[Work task]: Transcribe verbatim the lines in the items below, from the line containing "for some of the people" through the line containing "agency for you", inclusive.
Start of Material for this exercise
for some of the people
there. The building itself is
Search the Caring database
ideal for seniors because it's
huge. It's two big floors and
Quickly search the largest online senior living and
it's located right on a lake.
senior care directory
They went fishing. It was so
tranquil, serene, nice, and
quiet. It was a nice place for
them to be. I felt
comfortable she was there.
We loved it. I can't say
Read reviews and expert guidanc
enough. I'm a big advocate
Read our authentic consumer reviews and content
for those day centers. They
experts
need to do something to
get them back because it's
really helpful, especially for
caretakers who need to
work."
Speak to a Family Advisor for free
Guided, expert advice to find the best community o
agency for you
End of Material for this exercise
Start of Material for this exercise
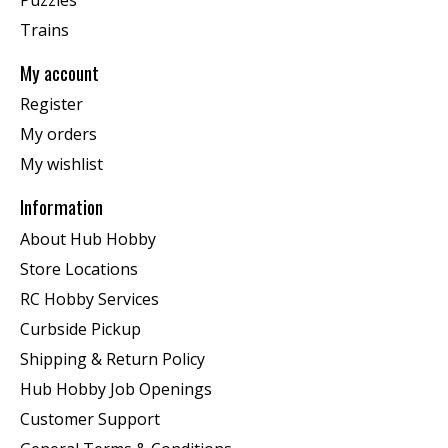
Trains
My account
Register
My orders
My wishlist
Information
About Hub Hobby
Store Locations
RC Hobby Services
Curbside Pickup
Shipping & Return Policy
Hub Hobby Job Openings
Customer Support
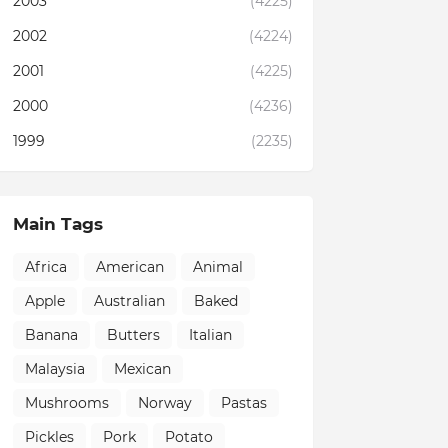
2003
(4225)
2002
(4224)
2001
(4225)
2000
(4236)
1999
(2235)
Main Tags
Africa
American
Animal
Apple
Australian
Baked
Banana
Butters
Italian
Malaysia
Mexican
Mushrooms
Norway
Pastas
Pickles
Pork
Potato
End of Material for this exercise
[Answer to this problem]:
for some of the people
there. The building itself is
Search the Caring database
ideal for seniors because it's
huge. It's two big floors and
Quickly search the largest online senior living and
it's located right on a lake.
senior care directory
They went fishing. It was so
tranquil, serene, nice, and
quiet. It was a nice place for
them to be. I felt
comfortable she was there.
We loved it. I can't say
Read reviews and expert guidanc
enough. I'm a big advocate
Read our authentic consumer reviews and content
for those day centers. They
experts
need to do something to
get them back because it's
really helpful, especially for
caretakers who need to
work."
Speak to a Family Advisor for free
Guided, expert advice to find the best community o
agency for you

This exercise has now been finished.